DOCUMENT SEGMENT —
◆ ◆ ◆
Maan (Urdu: مان) is a sizable village in Gujranwala Tehsil of District Gujranwala. It was founded in the 17th century by General Maan Singh, who came here from somewhere in the East of the Punjab (now in Eastern Punjab).
It has a population of about 10,000 of which the Maans are in majority. Others include Rajputs that came from India at the time of partition, Butts and others workers class people. Most of worker class people migrated to Gujranwala.

Surroundings
The village is surrounded by two historical forts, Qila Didar Singh and Qila Mian Singh.

There is one highway joining the village with Gujranwala and Hafizabad. Through this highway there is further three kilometer distance by horse carts and auto rickshaws to reach to village heart.
◆ ◆ ◆
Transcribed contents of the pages
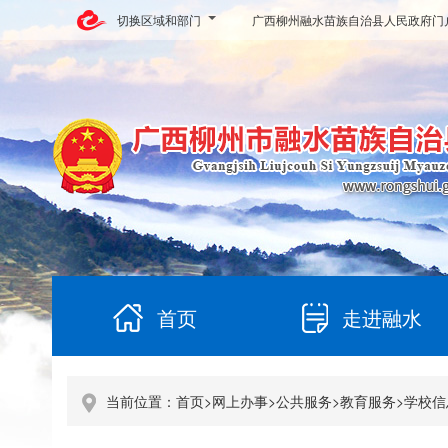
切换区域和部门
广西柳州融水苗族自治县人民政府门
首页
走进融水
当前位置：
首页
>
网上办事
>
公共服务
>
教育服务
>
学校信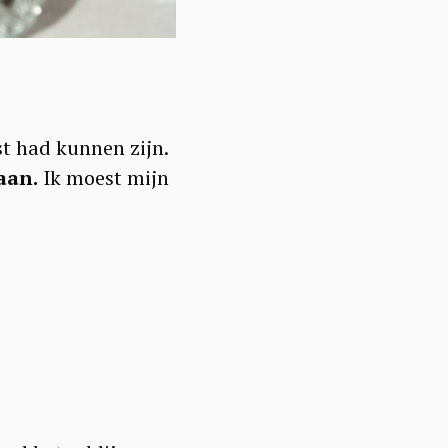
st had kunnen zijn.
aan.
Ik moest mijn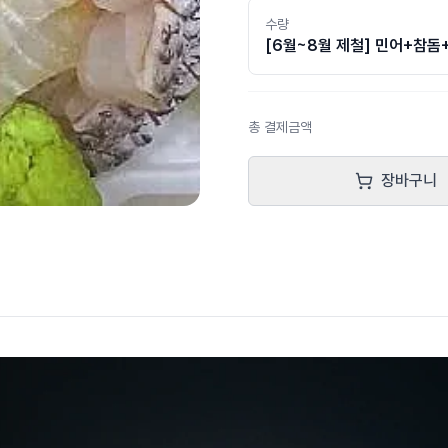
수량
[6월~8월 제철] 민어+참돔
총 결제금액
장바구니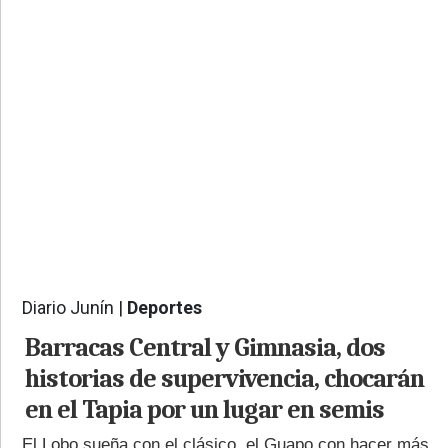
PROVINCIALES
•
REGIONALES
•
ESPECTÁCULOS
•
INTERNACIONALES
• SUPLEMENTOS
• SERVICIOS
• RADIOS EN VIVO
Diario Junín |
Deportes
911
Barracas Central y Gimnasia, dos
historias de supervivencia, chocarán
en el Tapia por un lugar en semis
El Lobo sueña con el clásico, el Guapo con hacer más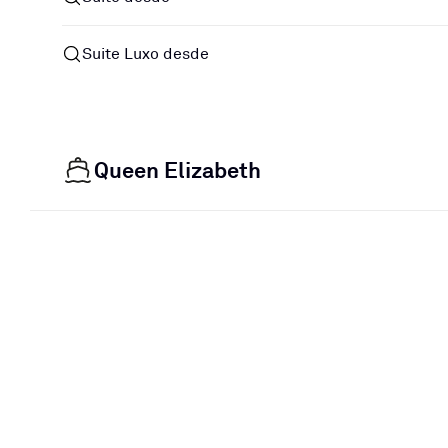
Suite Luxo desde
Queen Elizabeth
◆ ◆ ◆
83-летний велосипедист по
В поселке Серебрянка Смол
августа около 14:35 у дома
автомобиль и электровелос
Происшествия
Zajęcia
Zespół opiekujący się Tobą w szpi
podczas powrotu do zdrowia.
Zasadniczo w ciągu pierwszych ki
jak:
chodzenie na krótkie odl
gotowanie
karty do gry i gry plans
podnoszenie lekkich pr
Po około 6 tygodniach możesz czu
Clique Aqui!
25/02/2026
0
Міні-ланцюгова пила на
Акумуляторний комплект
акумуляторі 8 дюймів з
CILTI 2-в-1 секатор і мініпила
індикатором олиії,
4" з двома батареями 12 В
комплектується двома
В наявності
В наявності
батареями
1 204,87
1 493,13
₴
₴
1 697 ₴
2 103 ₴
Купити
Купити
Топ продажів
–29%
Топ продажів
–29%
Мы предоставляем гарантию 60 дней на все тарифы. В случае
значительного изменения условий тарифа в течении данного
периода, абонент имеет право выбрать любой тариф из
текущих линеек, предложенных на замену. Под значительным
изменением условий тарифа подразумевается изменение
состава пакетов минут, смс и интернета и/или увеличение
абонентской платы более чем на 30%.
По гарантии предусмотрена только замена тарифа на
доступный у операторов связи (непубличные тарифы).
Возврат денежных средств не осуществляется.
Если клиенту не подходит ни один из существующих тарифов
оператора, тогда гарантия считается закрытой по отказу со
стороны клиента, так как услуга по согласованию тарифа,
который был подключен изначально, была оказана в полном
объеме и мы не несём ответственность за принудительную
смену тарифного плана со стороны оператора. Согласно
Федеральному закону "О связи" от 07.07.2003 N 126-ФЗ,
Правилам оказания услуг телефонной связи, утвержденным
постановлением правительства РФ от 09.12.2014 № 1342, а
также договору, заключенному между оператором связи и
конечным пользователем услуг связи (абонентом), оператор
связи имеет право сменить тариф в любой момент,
◆ ◆ ◆
WHAT TO WORK ON —
1: Answer these questions from the text on Maan village:
(a) Who founded the village, and in which century?
(b) Which two historical forts surround the village?
(c) By what means do people cover the final three kilometers from the highway to the village heart?
2: Pick up the account of Maan village after its final sentence and continue it.

RESULTS IN ORDER —
1:
(a) General Maan Singh founded it in the 17th century.
(b) Qila Didar Singh and Qila Mian Singh.
(c) By horse carts and auto rickshaws.

2:
Facilities
The village has
 A Post Office
 Hospital
 Girls Higher Secondary School
 Boys Middle School
 Girls Middle School

Sources and income
The main source of income is agriculture. Most of the farmers cultivate Wheat in winter, Rice (Basmati rice) in summer and various vegetables in every season. Water source is just 60 feet below ground level and rich with sweet water. Village sewerage system is open channel drains going into 4 hector pound for evaporation of waste water. Farmers near pound use same waste water as fertilizing agent for crops which is enriched with urea.